Au Cambodge, Sihanouk, très contesté, dénonce la présence de « Khmers rouges » et de « Khmers bleus ». Des milliers d'étudiants et d'enseignants prennent le maquis.
26 octobre 67 : A Hanoï, nouveaux raids sur la centrale électrique proche du pont Long Bien. Les dégâts sont cette fois mineurs (De Quirielle, 1992, p. 123).
27 - 29 décembre 67 : Au Cambodge, 24e congrès du Sangkum.
28 octobre 67 : Nouvelles attaques aériennes sur le pont Long Bien (ex- pont Paul Doumer), la centrale électrique qui en est proche et le pont du canal des Rapides. Ces attaques coûtent cher à l’aviation américaine : entre 15 (source du Pentagone) et 35 appareils (source nord-vietnamienne) qui sont abattus en 4 jours. De Quirielle (délégué général du gouvernement français au N-V) estime la source vietnamienne plus fiable (De Quirielle, 1992, p. 123).

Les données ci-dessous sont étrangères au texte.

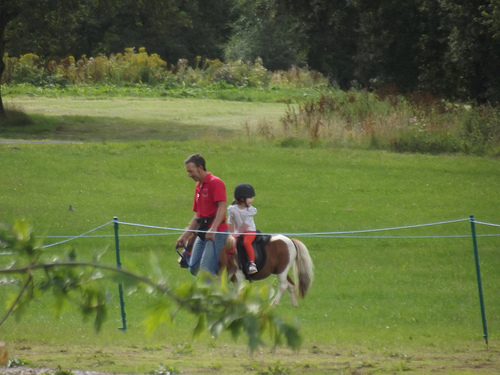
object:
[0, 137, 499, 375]
grass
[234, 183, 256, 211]
helmet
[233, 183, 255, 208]
head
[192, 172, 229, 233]
shirt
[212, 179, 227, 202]
sleeves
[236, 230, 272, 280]
saddle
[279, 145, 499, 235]
lawn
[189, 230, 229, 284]
jeans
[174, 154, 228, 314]
man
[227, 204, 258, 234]
shirt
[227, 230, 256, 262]
leggings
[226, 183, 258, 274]
girl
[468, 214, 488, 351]
pole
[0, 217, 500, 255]
rope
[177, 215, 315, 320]
pony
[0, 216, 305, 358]
branch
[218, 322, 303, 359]
leaf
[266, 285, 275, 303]
leaf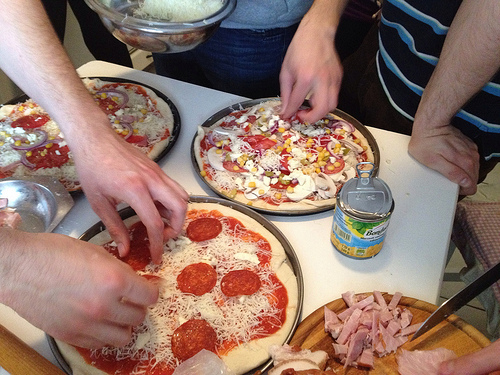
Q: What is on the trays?
A: Pizza.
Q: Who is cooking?
A: People.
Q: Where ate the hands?
A: On the pizzas.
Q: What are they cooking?
A: Pizza.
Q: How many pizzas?
A: 3.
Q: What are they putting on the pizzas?
A: Toppings.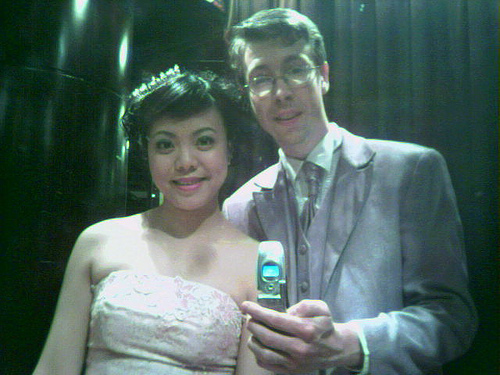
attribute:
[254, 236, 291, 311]
cell phone — active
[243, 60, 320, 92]
glasses — eye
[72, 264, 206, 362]
dress — white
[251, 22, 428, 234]
people — posing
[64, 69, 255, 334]
people — posing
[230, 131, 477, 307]
coat — purple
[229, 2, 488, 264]
curtain — maroon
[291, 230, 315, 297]
buttons — purple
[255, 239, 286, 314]
phone — held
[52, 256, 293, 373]
dress — pink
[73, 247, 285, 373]
dress — pink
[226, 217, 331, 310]
cell phone — silver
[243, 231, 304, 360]
cell phone — silver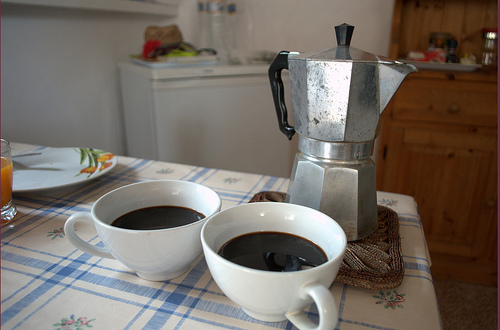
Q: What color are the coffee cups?
A: White.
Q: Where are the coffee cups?
A: On the table.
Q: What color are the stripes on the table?
A: Blue.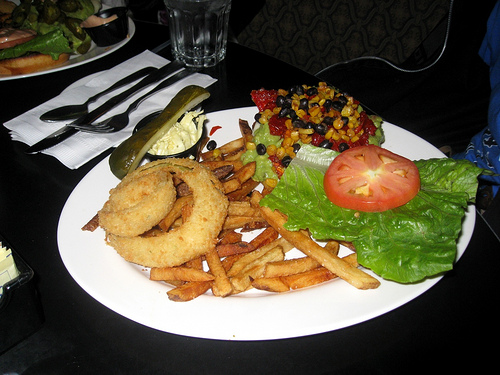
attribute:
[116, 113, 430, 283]
food — white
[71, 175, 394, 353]
plate — round 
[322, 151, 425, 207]
slice — unripe, tomatoe 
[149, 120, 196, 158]
cup — black 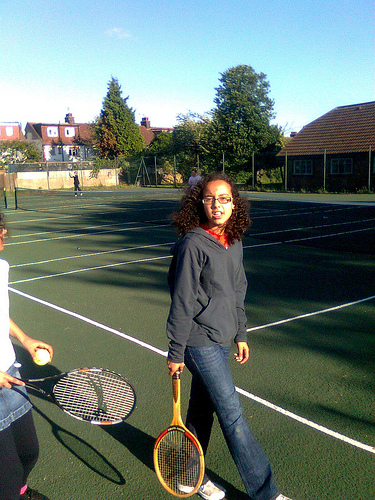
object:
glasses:
[202, 195, 233, 204]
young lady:
[165, 172, 293, 499]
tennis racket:
[153, 372, 205, 500]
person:
[0, 213, 54, 498]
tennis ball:
[34, 347, 50, 367]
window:
[292, 159, 311, 175]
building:
[277, 98, 375, 198]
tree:
[90, 72, 145, 172]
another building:
[24, 112, 158, 160]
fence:
[8, 150, 375, 195]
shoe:
[177, 480, 227, 498]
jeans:
[177, 345, 280, 499]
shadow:
[34, 405, 127, 487]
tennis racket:
[0, 367, 136, 425]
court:
[0, 188, 374, 496]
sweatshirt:
[166, 234, 249, 362]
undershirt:
[205, 228, 231, 247]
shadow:
[12, 343, 153, 472]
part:
[197, 17, 342, 64]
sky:
[0, 0, 374, 125]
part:
[75, 373, 126, 413]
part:
[240, 433, 264, 480]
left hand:
[234, 341, 252, 366]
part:
[100, 322, 142, 350]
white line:
[8, 282, 168, 360]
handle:
[170, 375, 184, 422]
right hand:
[165, 358, 186, 380]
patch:
[47, 225, 168, 294]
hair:
[172, 172, 252, 244]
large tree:
[198, 61, 285, 184]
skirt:
[0, 362, 33, 434]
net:
[14, 185, 181, 229]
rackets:
[8, 365, 204, 497]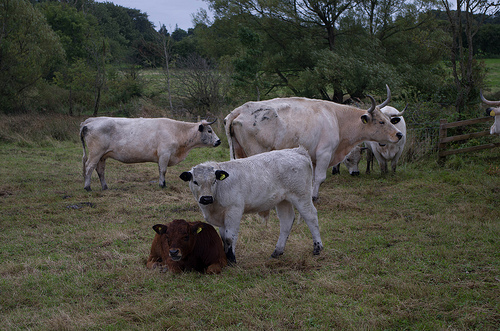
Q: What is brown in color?
A: A cow.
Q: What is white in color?
A: The cow.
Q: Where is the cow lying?
A: Lying in the grass.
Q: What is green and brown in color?
A: Grass.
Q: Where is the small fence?
A: Side of the cows.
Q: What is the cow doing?
A: Resting.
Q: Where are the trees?
A: Behind the cows.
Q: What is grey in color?
A: Horn of the cows.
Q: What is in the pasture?
A: A lot of cows.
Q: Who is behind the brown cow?
A: A white cow.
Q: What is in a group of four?
A: Cows.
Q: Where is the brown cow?
A: Laying on ground.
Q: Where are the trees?
A: Background.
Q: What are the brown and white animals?
A: Cows.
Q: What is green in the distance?
A: Cows.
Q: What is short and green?
A: Grass.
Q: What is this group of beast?
A: Cows.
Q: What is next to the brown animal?
A: White cow.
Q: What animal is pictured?
A: Cows.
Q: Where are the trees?
A: In background.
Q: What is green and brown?
A: Grass.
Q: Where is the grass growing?
A: On ground.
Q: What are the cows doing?
A: Standing.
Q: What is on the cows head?
A: Horns.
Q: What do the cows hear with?
A: Ears.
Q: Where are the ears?
A: On head.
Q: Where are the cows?
A: In field.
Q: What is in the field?
A: Cows.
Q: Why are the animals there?
A: Nature.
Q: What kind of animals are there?
A: Cow.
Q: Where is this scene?
A: Farm.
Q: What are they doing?
A: Chilling.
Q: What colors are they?
A: Brown and white.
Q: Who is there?
A: No one.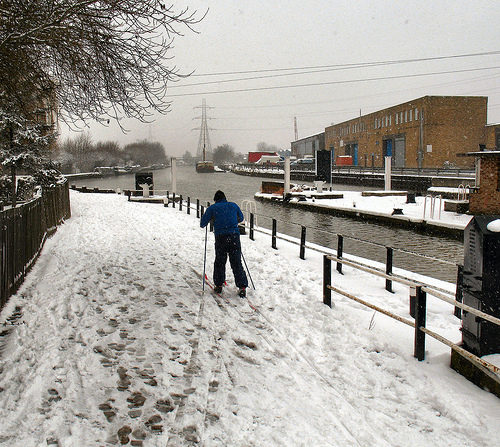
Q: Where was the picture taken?
A: It was taken at the sidewalk.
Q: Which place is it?
A: It is a sidewalk.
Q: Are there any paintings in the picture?
A: No, there are no paintings.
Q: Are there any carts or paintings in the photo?
A: No, there are no paintings or carts.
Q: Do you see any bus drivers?
A: No, there are no bus drivers.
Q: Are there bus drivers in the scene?
A: No, there are no bus drivers.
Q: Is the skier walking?
A: Yes, the skier is walking.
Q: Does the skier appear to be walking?
A: Yes, the skier is walking.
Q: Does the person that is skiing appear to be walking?
A: Yes, the skier is walking.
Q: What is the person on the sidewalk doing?
A: The skier is walking.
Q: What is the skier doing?
A: The skier is walking.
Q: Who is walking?
A: The skier is walking.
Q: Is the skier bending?
A: No, the skier is walking.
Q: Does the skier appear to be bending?
A: No, the skier is walking.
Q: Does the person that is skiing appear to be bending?
A: No, the skier is walking.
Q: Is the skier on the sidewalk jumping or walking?
A: The skier is walking.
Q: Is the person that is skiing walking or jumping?
A: The skier is walking.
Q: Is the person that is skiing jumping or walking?
A: The skier is walking.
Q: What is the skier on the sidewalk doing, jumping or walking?
A: The skier is walking.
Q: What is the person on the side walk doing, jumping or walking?
A: The skier is walking.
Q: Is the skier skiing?
A: Yes, the skier is skiing.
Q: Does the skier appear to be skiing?
A: Yes, the skier is skiing.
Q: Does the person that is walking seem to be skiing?
A: Yes, the skier is skiing.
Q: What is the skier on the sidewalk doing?
A: The skier is skiing.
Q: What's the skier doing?
A: The skier is skiing.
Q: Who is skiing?
A: The skier is skiing.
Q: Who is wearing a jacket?
A: The skier is wearing a jacket.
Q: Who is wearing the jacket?
A: The skier is wearing a jacket.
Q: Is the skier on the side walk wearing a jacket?
A: Yes, the skier is wearing a jacket.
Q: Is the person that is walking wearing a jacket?
A: Yes, the skier is wearing a jacket.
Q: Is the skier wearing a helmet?
A: No, the skier is wearing a jacket.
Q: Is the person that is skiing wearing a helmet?
A: No, the skier is wearing a jacket.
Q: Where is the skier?
A: The skier is on the sidewalk.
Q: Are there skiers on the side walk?
A: Yes, there is a skier on the side walk.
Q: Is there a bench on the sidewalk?
A: No, there is a skier on the sidewalk.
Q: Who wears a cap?
A: The skier wears a cap.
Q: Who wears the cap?
A: The skier wears a cap.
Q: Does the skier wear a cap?
A: Yes, the skier wears a cap.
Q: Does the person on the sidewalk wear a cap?
A: Yes, the skier wears a cap.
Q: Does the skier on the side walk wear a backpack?
A: No, the skier wears a cap.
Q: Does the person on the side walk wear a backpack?
A: No, the skier wears a cap.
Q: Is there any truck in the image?
A: Yes, there is a truck.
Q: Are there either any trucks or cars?
A: Yes, there is a truck.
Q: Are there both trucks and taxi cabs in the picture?
A: No, there is a truck but no taxis.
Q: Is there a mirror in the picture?
A: No, there are no mirrors.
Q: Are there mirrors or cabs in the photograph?
A: No, there are no mirrors or cabs.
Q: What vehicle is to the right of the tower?
A: The vehicle is a truck.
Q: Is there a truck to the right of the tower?
A: Yes, there is a truck to the right of the tower.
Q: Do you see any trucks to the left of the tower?
A: No, the truck is to the right of the tower.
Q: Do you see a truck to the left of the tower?
A: No, the truck is to the right of the tower.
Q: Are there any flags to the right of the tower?
A: No, there is a truck to the right of the tower.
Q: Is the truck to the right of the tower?
A: Yes, the truck is to the right of the tower.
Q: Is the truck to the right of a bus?
A: No, the truck is to the right of the tower.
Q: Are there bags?
A: No, there are no bags.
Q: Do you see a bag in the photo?
A: No, there are no bags.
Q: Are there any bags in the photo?
A: No, there are no bags.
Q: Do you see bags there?
A: No, there are no bags.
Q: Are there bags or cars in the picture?
A: No, there are no bags or cars.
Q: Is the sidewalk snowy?
A: Yes, the sidewalk is snowy.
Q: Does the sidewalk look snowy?
A: Yes, the sidewalk is snowy.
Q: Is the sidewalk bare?
A: No, the sidewalk is snowy.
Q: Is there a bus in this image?
A: No, there are no buses.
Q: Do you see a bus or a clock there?
A: No, there are no buses or clocks.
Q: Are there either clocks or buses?
A: No, there are no buses or clocks.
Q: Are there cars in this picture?
A: No, there are no cars.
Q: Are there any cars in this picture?
A: No, there are no cars.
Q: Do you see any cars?
A: No, there are no cars.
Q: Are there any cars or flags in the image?
A: No, there are no cars or flags.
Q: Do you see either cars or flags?
A: No, there are no cars or flags.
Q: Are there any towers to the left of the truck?
A: Yes, there is a tower to the left of the truck.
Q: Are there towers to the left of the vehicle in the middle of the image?
A: Yes, there is a tower to the left of the truck.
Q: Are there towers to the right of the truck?
A: No, the tower is to the left of the truck.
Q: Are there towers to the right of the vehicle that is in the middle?
A: No, the tower is to the left of the truck.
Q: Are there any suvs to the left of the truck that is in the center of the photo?
A: No, there is a tower to the left of the truck.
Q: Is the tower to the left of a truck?
A: Yes, the tower is to the left of a truck.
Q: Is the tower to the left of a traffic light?
A: No, the tower is to the left of a truck.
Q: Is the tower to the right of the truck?
A: No, the tower is to the left of the truck.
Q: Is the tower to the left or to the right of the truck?
A: The tower is to the left of the truck.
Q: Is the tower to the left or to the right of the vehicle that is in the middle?
A: The tower is to the left of the truck.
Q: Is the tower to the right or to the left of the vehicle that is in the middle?
A: The tower is to the left of the truck.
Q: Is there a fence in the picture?
A: Yes, there is a fence.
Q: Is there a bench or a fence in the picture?
A: Yes, there is a fence.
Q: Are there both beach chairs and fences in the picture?
A: No, there is a fence but no beach chairs.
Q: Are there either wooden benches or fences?
A: Yes, there is a wood fence.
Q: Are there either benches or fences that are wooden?
A: Yes, the fence is wooden.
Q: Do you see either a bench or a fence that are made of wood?
A: Yes, the fence is made of wood.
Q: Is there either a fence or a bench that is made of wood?
A: Yes, the fence is made of wood.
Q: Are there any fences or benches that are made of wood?
A: Yes, the fence is made of wood.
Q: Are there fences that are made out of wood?
A: Yes, there is a fence that is made of wood.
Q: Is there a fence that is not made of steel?
A: Yes, there is a fence that is made of wood.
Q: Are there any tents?
A: No, there are no tents.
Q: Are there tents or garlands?
A: No, there are no tents or garlands.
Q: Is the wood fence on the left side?
A: Yes, the fence is on the left of the image.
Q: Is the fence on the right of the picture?
A: No, the fence is on the left of the image.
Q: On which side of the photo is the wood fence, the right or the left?
A: The fence is on the left of the image.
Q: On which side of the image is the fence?
A: The fence is on the left of the image.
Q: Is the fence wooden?
A: Yes, the fence is wooden.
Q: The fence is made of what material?
A: The fence is made of wood.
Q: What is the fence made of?
A: The fence is made of wood.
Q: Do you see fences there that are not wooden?
A: No, there is a fence but it is wooden.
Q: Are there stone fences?
A: No, there is a fence but it is made of wood.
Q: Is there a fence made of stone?
A: No, there is a fence but it is made of wood.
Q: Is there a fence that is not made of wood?
A: No, there is a fence but it is made of wood.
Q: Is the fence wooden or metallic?
A: The fence is wooden.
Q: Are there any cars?
A: No, there are no cars.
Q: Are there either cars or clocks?
A: No, there are no cars or clocks.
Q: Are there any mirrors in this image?
A: No, there are no mirrors.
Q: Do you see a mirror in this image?
A: No, there are no mirrors.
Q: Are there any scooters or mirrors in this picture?
A: No, there are no mirrors or scooters.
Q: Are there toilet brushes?
A: No, there are no toilet brushes.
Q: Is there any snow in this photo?
A: Yes, there is snow.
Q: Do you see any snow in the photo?
A: Yes, there is snow.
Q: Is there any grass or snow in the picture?
A: Yes, there is snow.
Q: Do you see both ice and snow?
A: No, there is snow but no ice.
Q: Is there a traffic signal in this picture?
A: No, there are no traffic lights.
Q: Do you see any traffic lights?
A: No, there are no traffic lights.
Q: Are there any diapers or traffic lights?
A: No, there are no traffic lights or diapers.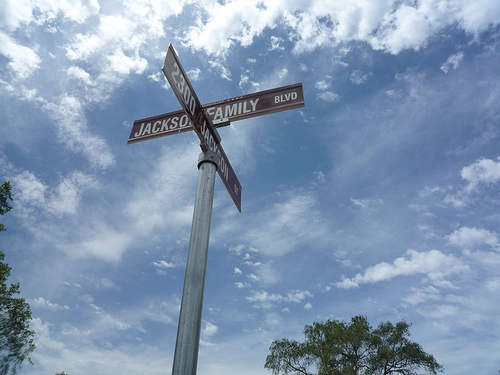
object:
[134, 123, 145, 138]
alphabet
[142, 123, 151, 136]
alphabet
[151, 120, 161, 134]
alphabet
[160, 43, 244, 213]
plate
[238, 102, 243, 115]
alphabet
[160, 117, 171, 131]
alphabet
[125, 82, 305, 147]
plate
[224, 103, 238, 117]
alphabet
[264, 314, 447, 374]
leaves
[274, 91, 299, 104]
writing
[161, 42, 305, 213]
sign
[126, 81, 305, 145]
sign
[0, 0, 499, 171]
sky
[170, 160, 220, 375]
pole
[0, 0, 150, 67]
clouds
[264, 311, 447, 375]
tree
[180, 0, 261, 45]
clouds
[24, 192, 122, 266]
clouds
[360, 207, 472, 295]
clouds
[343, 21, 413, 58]
clouds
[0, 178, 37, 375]
trees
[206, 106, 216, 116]
letters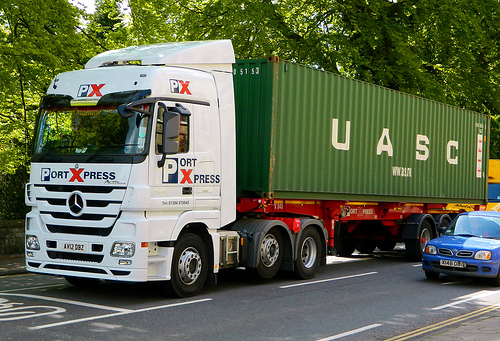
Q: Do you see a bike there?
A: No, there are no bikes.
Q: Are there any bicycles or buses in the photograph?
A: No, there are no bicycles or buses.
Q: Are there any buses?
A: No, there are no buses.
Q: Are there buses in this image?
A: No, there are no buses.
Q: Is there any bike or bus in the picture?
A: No, there are no buses or bikes.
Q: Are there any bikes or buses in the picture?
A: No, there are no buses or bikes.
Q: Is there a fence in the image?
A: No, there are no fences.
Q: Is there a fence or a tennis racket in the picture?
A: No, there are no fences or rackets.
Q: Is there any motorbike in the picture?
A: No, there are no motorcycles.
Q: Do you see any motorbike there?
A: No, there are no motorcycles.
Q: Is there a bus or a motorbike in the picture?
A: No, there are no motorcycles or buses.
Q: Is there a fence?
A: No, there are no fences.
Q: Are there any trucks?
A: Yes, there is a truck.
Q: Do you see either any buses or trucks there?
A: Yes, there is a truck.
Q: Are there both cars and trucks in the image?
A: Yes, there are both a truck and cars.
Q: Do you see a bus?
A: No, there are no buses.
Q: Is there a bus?
A: No, there are no buses.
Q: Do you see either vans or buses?
A: No, there are no buses or vans.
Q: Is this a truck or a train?
A: This is a truck.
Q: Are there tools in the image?
A: No, there are no tools.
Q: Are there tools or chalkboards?
A: No, there are no tools or chalkboards.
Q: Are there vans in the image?
A: No, there are no vans.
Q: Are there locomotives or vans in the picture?
A: No, there are no vans or locomotives.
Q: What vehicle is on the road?
A: The vehicle is a car.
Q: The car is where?
A: The car is on the road.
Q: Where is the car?
A: The car is on the road.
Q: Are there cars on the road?
A: Yes, there is a car on the road.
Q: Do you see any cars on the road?
A: Yes, there is a car on the road.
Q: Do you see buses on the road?
A: No, there is a car on the road.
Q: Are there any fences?
A: No, there are no fences.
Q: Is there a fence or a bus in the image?
A: No, there are no fences or buses.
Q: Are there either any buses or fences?
A: No, there are no fences or buses.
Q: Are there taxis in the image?
A: Yes, there is a taxi.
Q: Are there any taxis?
A: Yes, there is a taxi.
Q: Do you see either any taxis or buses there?
A: Yes, there is a taxi.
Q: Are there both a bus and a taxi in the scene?
A: No, there is a taxi but no buses.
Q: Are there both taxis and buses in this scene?
A: No, there is a taxi but no buses.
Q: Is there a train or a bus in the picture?
A: No, there are no buses or trains.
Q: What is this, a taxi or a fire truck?
A: This is a taxi.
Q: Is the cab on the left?
A: Yes, the cab is on the left of the image.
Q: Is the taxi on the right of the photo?
A: No, the taxi is on the left of the image.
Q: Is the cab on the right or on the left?
A: The cab is on the left of the image.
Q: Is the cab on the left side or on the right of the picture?
A: The cab is on the left of the image.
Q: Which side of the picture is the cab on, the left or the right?
A: The cab is on the left of the image.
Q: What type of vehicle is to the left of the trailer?
A: The vehicle is a taxi.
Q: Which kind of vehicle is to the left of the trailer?
A: The vehicle is a taxi.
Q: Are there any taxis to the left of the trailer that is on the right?
A: Yes, there is a taxi to the left of the trailer.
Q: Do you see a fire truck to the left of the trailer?
A: No, there is a taxi to the left of the trailer.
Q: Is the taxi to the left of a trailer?
A: Yes, the taxi is to the left of a trailer.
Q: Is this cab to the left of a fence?
A: No, the cab is to the left of a trailer.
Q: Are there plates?
A: Yes, there is a plate.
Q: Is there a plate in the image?
A: Yes, there is a plate.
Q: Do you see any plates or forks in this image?
A: Yes, there is a plate.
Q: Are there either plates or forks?
A: Yes, there is a plate.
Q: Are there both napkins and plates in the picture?
A: No, there is a plate but no napkins.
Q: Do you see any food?
A: No, there is no food.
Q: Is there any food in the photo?
A: No, there is no food.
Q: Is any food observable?
A: No, there is no food.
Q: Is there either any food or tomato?
A: No, there are no food or tomatoes.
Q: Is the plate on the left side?
A: Yes, the plate is on the left of the image.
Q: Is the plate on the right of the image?
A: No, the plate is on the left of the image.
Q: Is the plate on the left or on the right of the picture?
A: The plate is on the left of the image.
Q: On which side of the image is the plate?
A: The plate is on the left of the image.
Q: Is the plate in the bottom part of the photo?
A: Yes, the plate is in the bottom of the image.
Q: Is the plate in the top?
A: No, the plate is in the bottom of the image.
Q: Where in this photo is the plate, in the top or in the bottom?
A: The plate is in the bottom of the image.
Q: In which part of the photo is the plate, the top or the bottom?
A: The plate is in the bottom of the image.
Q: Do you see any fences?
A: No, there are no fences.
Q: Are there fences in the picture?
A: No, there are no fences.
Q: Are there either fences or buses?
A: No, there are no fences or buses.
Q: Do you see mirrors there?
A: Yes, there is a mirror.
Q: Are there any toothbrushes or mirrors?
A: Yes, there is a mirror.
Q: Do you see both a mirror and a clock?
A: No, there is a mirror but no clocks.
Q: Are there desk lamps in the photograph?
A: No, there are no desk lamps.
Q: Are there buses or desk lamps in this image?
A: No, there are no desk lamps or buses.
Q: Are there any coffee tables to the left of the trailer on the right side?
A: No, there is a mirror to the left of the trailer.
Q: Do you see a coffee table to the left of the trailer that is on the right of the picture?
A: No, there is a mirror to the left of the trailer.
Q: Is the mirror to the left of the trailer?
A: Yes, the mirror is to the left of the trailer.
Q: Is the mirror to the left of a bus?
A: No, the mirror is to the left of the trailer.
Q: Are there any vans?
A: No, there are no vans.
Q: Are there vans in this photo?
A: No, there are no vans.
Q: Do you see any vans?
A: No, there are no vans.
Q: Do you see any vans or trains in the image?
A: No, there are no vans or trains.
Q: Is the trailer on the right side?
A: Yes, the trailer is on the right of the image.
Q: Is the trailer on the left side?
A: No, the trailer is on the right of the image.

31 octobre 67 : Lors d’un déjeuner de travail à la Maison Blanche, McN en désaccord avec la politique actuelle de l’administration soumet ce que LBJ qualifie de « proposition essentielle portant sur une nouvelle façon d’agir. » Il estime que la poursuite de l’action américaine en Asie du Sud-Est serait dangereuse, coûteuse et ne satisferait pas le peuple américain. Le président lui demande de coucher ses remarques par écrit (voir 1er novembre) (Johnson, 1972, p. 450).